Personal information
- Full name: Jaime Belmonte Magdaleno
- Date of birth: 8 October 1934
- Place of birth: Mexico City, Mexico
- Date of death: 21 January 2009 (aged 74)
- Place of death: Irapuato, Mexico
- Position(s): Midfielder

Senior career*
- Years: Team / Apps / (Gls)
- 1955–1959: Cuautla / 89
- 1959–1970: Irapuato / 349 / (125)

International career^{‡}
- 1957–1966: Mexico / 7 / (2)

= Jaime Belmonte =

Mexican footballer (1934–2009)

Jaime Belmonte Magdaleno (8 October 1934 – 21 January 2009), was a Mexican professional footballer, known as El Flaco (The Slim Man), He was also called El héroe de Solna (The hero of Solna), in reference to his goal scored vs Wales in the city of Solna during the 1958 World Cup earning Mexico's first point in a World Cup.

==Career==
Born in Mexico City, Belmonte began playing professional football with Deportivo Cuautla.
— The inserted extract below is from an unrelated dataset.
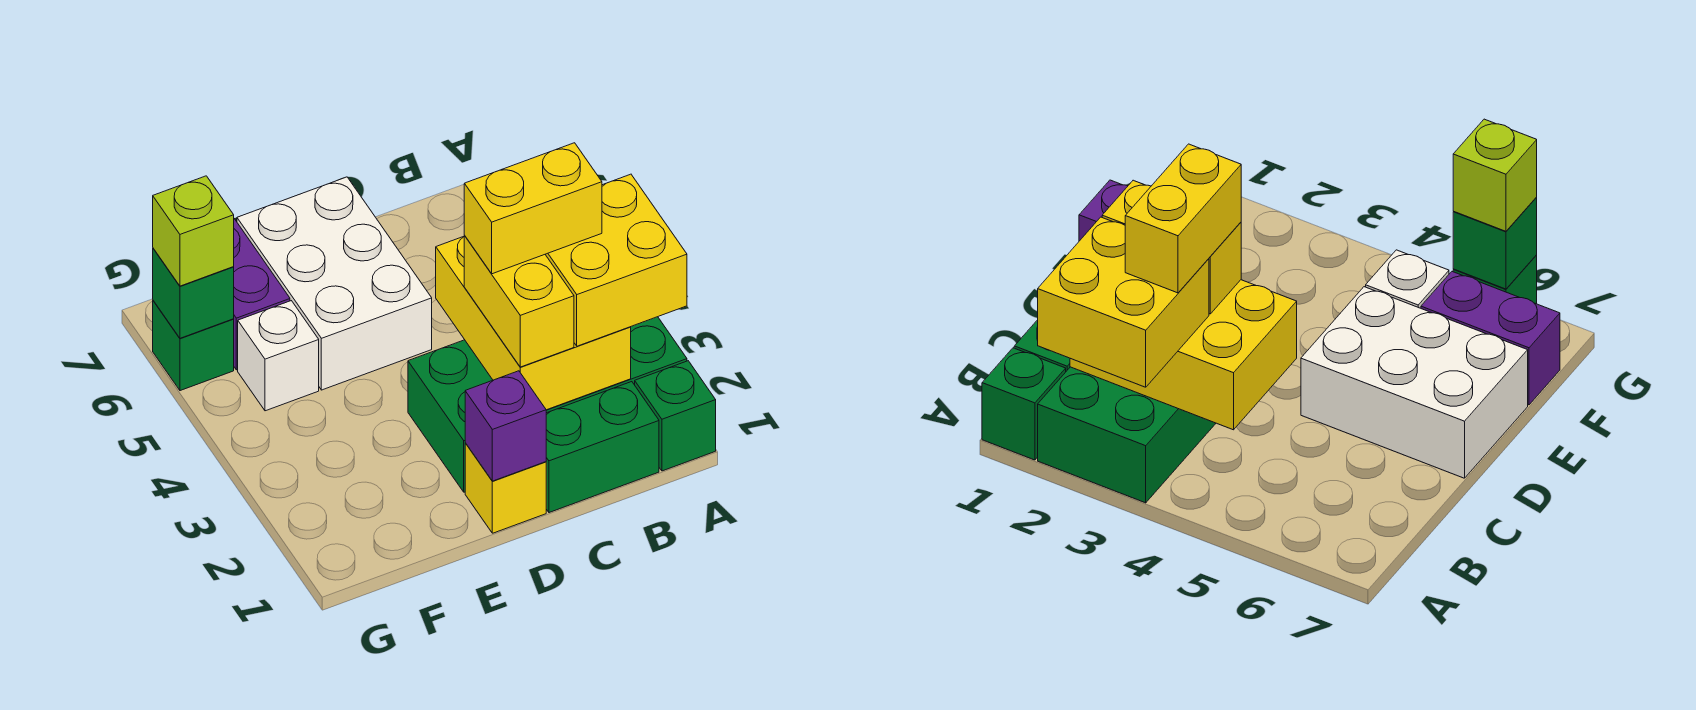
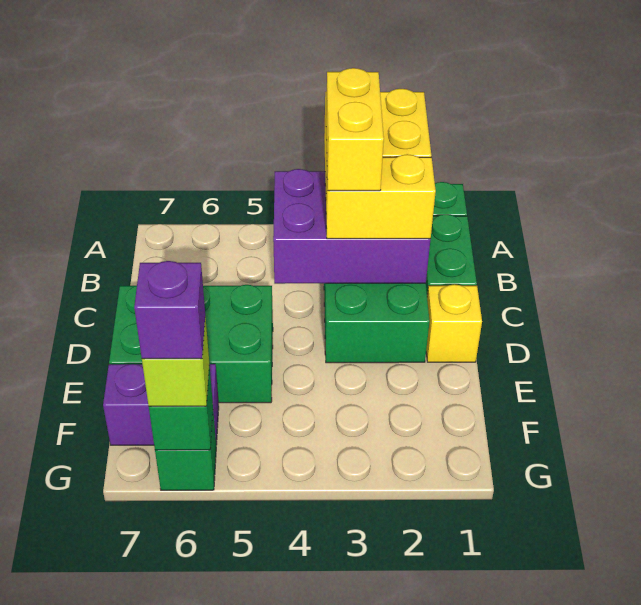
yellow brick B2:C4 level 2 -> purple brick B2:C4 level 2
purple brick D1 level 2 -> purple brick G6 level 4
white brick D5:E7 level 1 -> green brick D5:E7 level 1
white brick F5 level 1 -> none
He made 89 appearances for the club from 1955 to 1959. In 1959, he joined Deportivo Irapuato. In 13 seasons with Irapuato, Belmonte scored 125 goals.

==International==
Belmonte played for the Mexico national football team at the 1958 FIFA World Cup in Sweden. He scored the goal in a 1–1 draw with Wales in Solna, earning Mexico its first point at the World Cup hence earning the nickname the hero of Solna.

==Personal==
Belmonte died from cancer in 2009 at age 74.

In 2012, Belmonte received a statue in his honour, outside Irapuato FC's stadium Estadio Sergio León Chávez.